> **What you should do**
Show every line from the entries below that contains the string "Brouhaha", copying each one in full.

[Items listed in a dataset]
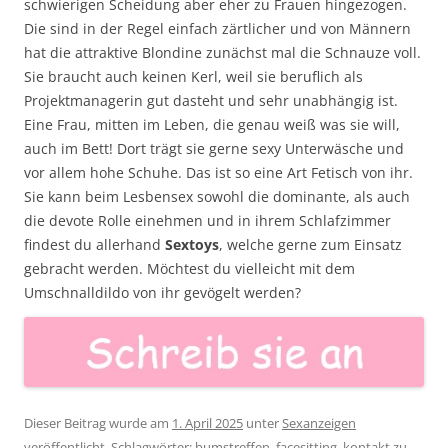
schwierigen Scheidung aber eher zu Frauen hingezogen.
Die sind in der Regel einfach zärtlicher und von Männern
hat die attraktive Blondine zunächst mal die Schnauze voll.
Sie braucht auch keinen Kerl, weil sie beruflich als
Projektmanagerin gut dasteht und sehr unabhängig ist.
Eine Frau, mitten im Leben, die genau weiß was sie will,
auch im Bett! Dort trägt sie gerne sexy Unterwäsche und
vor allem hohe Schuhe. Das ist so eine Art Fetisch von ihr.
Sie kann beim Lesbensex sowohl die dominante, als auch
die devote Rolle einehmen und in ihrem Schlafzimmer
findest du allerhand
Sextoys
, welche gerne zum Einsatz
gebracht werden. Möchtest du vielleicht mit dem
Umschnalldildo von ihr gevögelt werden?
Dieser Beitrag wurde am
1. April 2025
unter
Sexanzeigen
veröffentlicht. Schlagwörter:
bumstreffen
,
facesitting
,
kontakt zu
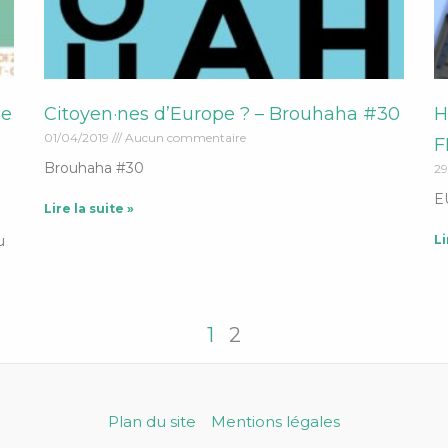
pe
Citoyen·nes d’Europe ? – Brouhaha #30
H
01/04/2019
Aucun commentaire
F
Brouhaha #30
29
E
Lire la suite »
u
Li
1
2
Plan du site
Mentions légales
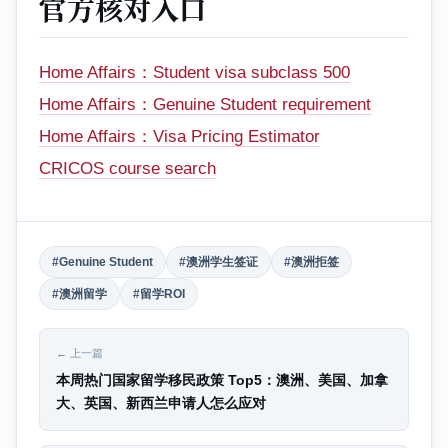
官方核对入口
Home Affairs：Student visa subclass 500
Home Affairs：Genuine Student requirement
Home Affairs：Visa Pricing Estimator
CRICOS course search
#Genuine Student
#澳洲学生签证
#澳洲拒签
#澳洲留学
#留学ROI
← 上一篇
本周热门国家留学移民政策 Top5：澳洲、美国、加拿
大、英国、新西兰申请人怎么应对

* * *

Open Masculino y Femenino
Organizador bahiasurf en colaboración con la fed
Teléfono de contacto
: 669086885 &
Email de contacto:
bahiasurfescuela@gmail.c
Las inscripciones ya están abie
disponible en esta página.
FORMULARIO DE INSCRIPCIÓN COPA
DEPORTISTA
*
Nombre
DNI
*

> **Exercise result**
Citoyen·nes d’Europe ? – Brouhaha #30
Brouhaha #30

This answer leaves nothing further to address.